Your objective: The listing is to be printed word for word, pictures omitted.

Records provided:

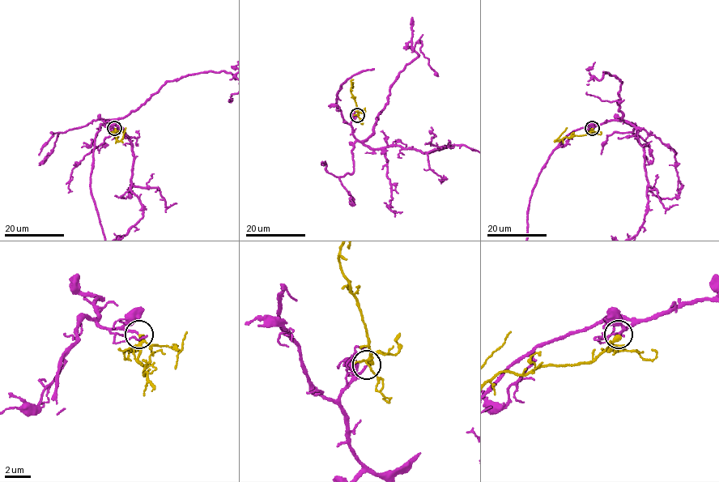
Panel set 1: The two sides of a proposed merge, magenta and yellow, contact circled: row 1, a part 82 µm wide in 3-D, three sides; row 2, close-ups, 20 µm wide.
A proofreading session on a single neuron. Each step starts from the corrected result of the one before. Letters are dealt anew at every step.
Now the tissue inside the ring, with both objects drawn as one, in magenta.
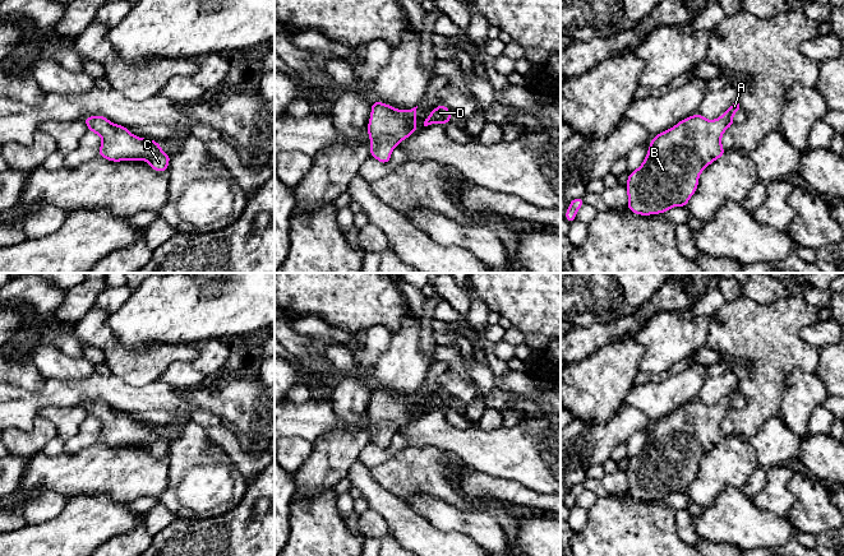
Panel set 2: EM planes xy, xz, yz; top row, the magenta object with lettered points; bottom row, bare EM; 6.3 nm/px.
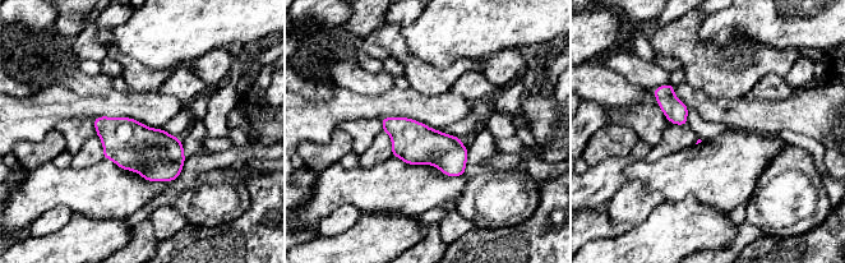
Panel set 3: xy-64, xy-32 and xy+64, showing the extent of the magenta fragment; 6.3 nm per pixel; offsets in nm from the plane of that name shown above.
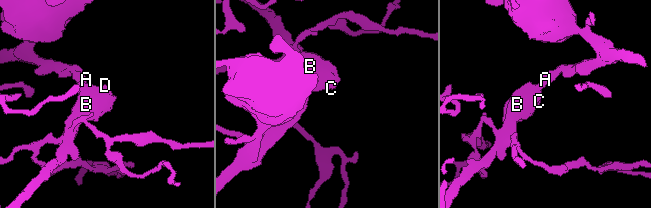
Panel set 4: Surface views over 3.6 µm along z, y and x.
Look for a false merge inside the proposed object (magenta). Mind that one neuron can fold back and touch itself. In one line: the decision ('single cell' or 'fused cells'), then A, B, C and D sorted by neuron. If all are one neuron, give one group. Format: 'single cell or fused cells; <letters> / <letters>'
single cell; A B C D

Answer to the problem:
Panel set 1: The two sides of a proposed merge, magenta and yellow, contact circled: row 1, a part 82 µm wide in 3-D, three sides; row 2, close-ups, 20 µm wide.
A proofreading session on a single neuron. Each step starts from the corrected result of the one before. Letters are dealt anew at every step.
Now the tissue inside the ring, with both objects drawn as one, in magenta.
Panel set 2: EM planes xy, xz, yz; top row, the magenta object with lettered points; bottom row, bare EM; 6.3 nm/px.
Panel set 3: xy-64, xy-32 and xy+64, showing the extent of the magenta fragment; 6.3 nm per pixel; offsets in nm from the plane of that name shown above.
Panel set 4: Surface views over 3.6 µm along z, y and x.
Look for a false merge inside the proposed object (magenta). Mind that one neuron can fold back and touch itself. In one line: the decision ('single cell' or 'fused cells'), then A, B, C and D sorted by neuron. If all are one neuron, give one group. Format: 'single cell or fused cells; <letters> / <letters>'
single cell; A B C D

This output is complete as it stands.